The Will of the People - The theoretical basis for democracy; the concept that "the people" (the society, the community, the body politic) choose to surrender a measure of their personal power to the community at large via the agency of the state and the elected representatives which constitute the state. An outgrowth of the ideas expressed in Rousseau's Social Contract. An individual in an "enlightened", rationalist society obeys his/her rulers because he/she feels that the rulers' authority derives from the will of the people.
In our day and age, the latter of the above two legitimizing philosophies is considered to be more correct, rational and acceptable than the former.
However, the first philosophy cuts closer to the true source of authority and the basic reason for obedience to it: violence.
Authority = power, and power = a superior ability to inflict violence, regardless of what form the violence takes (physical, economic, emotional, psychological, etc.).

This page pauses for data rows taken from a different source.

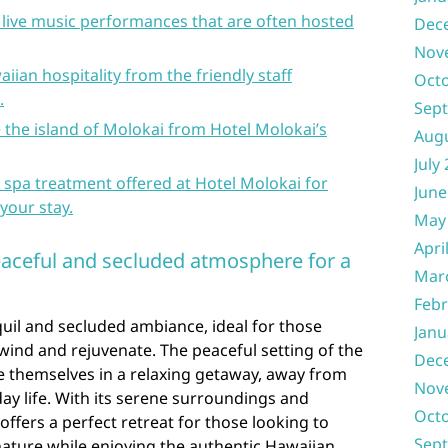
 live music performances that are often hosted
Dec
Nov
iian hospitality from the friendly staff
Oct
.
Sep
e the island of Molokai from Hotel Molokai’s
Aug
July
spa treatment offered at Hotel Molokai for
June
your stay.
May
Apri
eaceful and secluded atmosphere for a
Mar
Febr
uil and secluded ambiance, ideal for those
Janu
ind and rejuvenate. The peaceful setting of the
Dec
e themselves in a relaxing getaway, away from
Nov
day life. With its serene surroundings and
Oct
offers a perfect retreat for those looking to
Sep
ature while enjoying the authentic Hawaiian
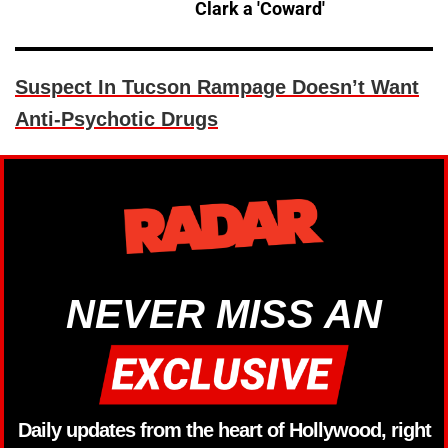
Clark a 'Coward'
Suspect In Tucson Rampage Doesn’t Want
Anti-Psychotic Drugs
NEVER MISS AN
Daily updates from the heart of Hollywood, right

At heart all systems of authority, all power structures devolve into that old adage: might makes right. Even the most democratic of states operates on the principle of the will of the majority: there are more of us than there are of you, so do what we say.
The feeling that power must be obeyed stems, probably, from the parent-child relationship. As children, we are compelled to submit to the will of our much more powerful parents. We are inculturated to bow to the greater force.

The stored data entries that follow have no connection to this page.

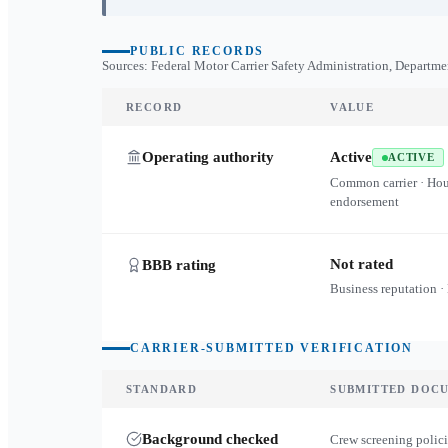
PUBLIC RECORDS
Sources: Federal Motor Carrier Safety Administration, Departme
RECORD
VALUE
Operating authority
Active
ACTIVE
Common carrier · Ho
endorsement
Not rated
BBB rating
Business reputation ·
CARRIER-SUBMITTED VERIFICATION
STANDARD
SUBMITTED DOC
Background checked
Crew screening polici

And so we have a society based obediance to authority. We've even whipped up the collective myth that there must be power structures, or there would simply be chaos (again, fear of violence). This ignores the massive human potential for mutual respect and mutual aid. A society based on cooperation is entirely possible and, considering what our current social organization has inflicted upon the world, entirely necessary for the survival of the species.
Obediance is the result of internalizing the idea that might makes right. Might does not equal right; might simply equals might. The mighty are nothing without those willing to submit.